Australia has ongoing research efforts in key rotorcraft technologies. “Brownout certainly is an issue which the DSTG is working on,” noted Dr. Sinha. However, the Australian aerospace industry today rarely undertakes its own new major aerospace development programs. “We have become part of international programs,” explained Dr. Sinha. “There are subsidiaries here of international companies, Airbus, Northrop Grumman, Lockheed Martin and the like. Lockheed Martin has taken the initiative to establish one of its research hubs which will introduce front-end technologies.

“We in the Helicopter Systems Division [HSD] of CASG are working along the lines of Georgia Tech or the University of Maryland or Penn State to establish an Australian Center for Rotorcraft Technology in collaboration with the local universities, research organizations and industry. That Center, if it does happen, will be the front-end of Australian rotorcraft research, education and training. I’m in preliminary discussions for the Center to acquire a full-scale composite helicopter airframe as a prognostic ground test bed for DSTG research and for the professional training of HSD engineers.”

In addition to his government roles, Dr. Sinha was the Australian lead in the International Helicopter Safety Team (IHST) aiming to reduce civil helicopter accident rates. He observed, “Technically, rotorcraft are very safe. It’s really the operations side that needs attention, based on the Analysis of Australian Accident Investigations over a 10-year period that we did as part of IHST through Flight Safety Foundation.”

Dr.

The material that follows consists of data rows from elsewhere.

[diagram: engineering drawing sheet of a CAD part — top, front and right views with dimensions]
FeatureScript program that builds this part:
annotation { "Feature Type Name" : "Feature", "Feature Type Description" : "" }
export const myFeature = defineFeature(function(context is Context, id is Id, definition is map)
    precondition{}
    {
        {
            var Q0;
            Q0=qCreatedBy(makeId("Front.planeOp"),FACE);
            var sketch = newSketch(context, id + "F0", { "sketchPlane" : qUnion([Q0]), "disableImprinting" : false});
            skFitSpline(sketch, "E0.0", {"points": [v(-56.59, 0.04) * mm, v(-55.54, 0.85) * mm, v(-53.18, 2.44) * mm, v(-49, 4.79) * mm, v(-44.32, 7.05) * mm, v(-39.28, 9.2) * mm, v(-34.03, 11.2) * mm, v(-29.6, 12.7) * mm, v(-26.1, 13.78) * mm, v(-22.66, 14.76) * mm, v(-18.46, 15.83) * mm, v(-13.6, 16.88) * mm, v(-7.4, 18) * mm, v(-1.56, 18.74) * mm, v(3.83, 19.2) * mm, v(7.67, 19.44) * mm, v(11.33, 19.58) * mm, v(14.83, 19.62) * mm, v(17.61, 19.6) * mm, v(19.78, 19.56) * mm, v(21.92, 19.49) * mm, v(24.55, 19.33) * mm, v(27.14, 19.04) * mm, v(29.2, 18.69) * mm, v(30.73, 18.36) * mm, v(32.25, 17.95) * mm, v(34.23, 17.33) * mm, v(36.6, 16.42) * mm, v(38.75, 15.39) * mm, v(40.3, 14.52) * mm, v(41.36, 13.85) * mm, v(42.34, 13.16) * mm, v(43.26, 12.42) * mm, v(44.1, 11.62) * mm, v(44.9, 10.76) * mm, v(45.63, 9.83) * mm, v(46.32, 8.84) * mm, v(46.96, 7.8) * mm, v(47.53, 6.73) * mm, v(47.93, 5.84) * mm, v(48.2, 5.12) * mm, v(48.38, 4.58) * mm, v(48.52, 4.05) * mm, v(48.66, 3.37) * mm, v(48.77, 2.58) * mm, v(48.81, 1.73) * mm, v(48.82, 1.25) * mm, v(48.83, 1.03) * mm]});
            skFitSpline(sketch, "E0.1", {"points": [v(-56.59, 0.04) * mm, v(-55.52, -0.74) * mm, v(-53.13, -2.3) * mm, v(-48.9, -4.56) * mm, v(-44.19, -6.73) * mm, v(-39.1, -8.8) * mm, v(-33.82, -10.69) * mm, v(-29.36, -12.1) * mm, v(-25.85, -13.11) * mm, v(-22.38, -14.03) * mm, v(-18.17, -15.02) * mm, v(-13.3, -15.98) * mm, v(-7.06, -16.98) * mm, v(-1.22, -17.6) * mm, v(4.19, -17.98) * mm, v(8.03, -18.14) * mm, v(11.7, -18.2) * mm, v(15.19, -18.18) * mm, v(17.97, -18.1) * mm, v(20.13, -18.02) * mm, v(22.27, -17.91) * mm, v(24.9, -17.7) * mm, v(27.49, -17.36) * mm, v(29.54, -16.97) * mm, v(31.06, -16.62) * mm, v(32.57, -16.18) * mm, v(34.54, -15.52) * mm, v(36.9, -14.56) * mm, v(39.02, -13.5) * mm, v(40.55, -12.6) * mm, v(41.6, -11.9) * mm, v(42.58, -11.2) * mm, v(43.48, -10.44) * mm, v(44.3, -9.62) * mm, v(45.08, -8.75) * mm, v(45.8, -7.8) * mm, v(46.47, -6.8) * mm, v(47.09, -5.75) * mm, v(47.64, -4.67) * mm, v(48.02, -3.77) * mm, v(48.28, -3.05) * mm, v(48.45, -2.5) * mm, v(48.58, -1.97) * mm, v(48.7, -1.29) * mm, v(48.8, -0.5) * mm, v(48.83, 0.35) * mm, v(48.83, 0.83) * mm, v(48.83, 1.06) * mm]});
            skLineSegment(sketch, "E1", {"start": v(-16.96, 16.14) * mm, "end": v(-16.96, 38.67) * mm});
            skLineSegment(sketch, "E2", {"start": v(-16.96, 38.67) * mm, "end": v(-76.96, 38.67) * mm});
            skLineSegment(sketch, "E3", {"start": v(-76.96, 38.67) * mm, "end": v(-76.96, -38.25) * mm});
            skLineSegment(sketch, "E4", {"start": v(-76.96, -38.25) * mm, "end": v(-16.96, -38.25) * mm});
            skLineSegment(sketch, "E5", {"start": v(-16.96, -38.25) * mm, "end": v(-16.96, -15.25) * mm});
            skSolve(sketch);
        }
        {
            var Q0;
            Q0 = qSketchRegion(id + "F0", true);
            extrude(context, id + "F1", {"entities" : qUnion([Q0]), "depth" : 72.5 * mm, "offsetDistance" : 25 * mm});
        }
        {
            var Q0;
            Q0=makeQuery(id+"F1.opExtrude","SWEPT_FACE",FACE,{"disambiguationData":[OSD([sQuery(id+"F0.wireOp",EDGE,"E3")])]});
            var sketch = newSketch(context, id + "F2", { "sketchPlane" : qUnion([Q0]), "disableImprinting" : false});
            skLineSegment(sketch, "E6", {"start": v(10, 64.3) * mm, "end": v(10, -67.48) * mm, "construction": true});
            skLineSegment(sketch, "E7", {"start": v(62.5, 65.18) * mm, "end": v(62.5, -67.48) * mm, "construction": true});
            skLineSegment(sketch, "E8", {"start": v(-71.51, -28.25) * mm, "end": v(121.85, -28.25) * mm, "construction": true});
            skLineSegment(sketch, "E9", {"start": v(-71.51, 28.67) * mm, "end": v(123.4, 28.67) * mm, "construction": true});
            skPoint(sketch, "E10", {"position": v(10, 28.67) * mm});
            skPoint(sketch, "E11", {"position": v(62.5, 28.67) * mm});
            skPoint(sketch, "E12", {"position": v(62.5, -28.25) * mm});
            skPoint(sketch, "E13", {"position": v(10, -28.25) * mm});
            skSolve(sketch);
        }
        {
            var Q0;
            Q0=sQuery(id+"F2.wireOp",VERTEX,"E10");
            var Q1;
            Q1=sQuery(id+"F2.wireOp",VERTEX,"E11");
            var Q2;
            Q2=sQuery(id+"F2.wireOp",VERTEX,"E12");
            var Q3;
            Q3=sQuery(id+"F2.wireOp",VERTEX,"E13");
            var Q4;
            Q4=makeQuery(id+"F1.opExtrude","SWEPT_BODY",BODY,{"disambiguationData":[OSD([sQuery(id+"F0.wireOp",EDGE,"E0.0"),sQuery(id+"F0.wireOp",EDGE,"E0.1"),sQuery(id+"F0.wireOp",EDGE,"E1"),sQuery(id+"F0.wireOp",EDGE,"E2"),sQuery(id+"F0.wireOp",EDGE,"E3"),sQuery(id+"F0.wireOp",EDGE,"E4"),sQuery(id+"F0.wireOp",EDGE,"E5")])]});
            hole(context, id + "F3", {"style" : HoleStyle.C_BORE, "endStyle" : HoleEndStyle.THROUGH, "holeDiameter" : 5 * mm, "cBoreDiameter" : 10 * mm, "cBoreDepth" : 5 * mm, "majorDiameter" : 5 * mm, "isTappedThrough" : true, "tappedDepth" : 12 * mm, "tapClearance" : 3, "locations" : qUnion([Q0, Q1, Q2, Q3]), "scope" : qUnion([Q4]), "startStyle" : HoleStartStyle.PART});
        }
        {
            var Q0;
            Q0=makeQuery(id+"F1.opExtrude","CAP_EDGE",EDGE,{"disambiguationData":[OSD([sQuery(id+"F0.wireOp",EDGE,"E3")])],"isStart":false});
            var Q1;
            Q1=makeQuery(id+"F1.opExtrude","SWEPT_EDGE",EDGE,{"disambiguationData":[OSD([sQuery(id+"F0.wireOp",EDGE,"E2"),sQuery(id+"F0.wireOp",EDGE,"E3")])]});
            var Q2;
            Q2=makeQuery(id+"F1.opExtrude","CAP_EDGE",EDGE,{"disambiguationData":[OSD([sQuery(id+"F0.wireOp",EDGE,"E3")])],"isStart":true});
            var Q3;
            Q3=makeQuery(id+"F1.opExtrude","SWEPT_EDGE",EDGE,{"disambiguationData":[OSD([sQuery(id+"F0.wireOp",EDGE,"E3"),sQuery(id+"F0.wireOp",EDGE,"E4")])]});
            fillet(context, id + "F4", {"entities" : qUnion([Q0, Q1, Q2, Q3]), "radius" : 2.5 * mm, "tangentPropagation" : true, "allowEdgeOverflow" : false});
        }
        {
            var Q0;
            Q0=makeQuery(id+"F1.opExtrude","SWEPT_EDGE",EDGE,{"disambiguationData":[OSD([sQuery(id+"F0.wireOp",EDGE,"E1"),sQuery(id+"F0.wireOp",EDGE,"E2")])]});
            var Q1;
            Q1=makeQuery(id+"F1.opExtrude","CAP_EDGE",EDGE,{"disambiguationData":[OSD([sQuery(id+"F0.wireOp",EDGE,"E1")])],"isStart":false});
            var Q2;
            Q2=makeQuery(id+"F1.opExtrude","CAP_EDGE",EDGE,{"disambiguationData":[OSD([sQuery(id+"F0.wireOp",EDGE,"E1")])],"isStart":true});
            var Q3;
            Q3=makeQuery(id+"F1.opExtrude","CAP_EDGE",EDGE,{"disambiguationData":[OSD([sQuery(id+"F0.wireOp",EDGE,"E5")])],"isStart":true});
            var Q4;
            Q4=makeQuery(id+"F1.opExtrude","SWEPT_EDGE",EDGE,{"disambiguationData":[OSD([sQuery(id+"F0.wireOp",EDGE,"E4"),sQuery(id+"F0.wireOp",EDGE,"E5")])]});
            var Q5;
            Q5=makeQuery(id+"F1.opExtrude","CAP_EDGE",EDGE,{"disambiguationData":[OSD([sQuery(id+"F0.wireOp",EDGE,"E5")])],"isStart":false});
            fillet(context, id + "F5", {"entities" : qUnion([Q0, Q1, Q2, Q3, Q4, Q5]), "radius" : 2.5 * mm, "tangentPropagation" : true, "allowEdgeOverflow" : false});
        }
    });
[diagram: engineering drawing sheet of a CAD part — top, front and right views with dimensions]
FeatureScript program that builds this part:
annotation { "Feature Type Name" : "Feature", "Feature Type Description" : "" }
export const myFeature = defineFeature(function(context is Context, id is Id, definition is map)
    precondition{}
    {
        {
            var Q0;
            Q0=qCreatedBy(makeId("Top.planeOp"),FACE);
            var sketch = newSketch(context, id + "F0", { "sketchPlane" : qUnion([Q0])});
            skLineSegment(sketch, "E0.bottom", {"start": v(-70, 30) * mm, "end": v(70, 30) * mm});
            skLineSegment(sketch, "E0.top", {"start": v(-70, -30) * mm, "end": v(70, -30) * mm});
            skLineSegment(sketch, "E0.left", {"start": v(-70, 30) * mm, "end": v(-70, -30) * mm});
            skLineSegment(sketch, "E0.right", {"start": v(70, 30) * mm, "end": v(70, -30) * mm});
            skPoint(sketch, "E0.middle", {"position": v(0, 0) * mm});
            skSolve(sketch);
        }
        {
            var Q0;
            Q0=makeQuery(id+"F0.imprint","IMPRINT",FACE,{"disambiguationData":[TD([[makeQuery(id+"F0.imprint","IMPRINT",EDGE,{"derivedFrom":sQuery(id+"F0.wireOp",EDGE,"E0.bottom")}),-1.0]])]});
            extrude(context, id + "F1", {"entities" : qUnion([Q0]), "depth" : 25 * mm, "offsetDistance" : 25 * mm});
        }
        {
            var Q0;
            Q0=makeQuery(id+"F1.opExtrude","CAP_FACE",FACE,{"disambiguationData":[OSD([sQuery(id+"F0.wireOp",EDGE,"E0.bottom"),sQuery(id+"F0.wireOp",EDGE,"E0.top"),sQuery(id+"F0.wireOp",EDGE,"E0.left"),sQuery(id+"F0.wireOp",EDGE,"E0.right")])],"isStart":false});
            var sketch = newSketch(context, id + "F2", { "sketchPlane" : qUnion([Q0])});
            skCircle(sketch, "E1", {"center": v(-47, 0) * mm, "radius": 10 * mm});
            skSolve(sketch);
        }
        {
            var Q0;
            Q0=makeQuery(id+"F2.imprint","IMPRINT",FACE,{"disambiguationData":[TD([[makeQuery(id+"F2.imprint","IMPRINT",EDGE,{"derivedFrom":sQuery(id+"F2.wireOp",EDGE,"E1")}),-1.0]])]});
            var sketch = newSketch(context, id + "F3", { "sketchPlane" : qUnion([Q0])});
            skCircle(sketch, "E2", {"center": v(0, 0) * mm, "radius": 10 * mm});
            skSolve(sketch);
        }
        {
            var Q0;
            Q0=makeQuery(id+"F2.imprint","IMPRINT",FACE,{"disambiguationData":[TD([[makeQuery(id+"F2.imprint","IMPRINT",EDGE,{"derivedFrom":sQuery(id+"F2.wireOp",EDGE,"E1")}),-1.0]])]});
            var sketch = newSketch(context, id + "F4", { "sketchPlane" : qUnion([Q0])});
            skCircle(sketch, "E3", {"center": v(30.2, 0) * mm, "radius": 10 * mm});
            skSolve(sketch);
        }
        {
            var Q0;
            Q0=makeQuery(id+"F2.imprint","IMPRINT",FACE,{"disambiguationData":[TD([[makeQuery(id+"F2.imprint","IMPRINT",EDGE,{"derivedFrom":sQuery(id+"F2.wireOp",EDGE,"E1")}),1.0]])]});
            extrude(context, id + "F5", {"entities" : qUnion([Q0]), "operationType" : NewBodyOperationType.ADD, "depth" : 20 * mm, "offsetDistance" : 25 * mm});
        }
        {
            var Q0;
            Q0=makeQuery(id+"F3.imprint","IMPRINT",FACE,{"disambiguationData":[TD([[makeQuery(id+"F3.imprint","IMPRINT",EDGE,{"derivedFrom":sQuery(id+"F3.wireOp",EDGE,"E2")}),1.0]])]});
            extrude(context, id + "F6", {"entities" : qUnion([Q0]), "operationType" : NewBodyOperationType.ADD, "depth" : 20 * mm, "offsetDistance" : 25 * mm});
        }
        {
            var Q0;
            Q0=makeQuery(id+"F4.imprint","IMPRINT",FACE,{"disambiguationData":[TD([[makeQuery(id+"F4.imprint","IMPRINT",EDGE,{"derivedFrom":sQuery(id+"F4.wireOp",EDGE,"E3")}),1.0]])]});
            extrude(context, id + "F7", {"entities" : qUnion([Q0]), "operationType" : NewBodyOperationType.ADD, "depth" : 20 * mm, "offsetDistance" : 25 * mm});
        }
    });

Sinha is the President of the AHS Australian Chapter and also on the AHS Board of Directors as Director of the Asia-Australia Region. “I joined AHS as a student member in 1994 when I was working on my PhD. In 1999 or 2000, I became a full member.” As Chapter President, Dr. Sinha started participation of Australian university students in AHS Student Design Competitions — resulting in the Australian team twice taking second place. He is credited with four AHS Awards including Technical Fellow and Honorary Fellow. Dr. Sinha has chaired Aircraft Design Technical Committees and Forum sessions and concluded, “AHS is a huge network and the platform for the helicopter community. Anyone working on helicopters anywhere, if you’re not an AHS active member, you’re basically out of tune with the world’s line of rotorcraft thought.”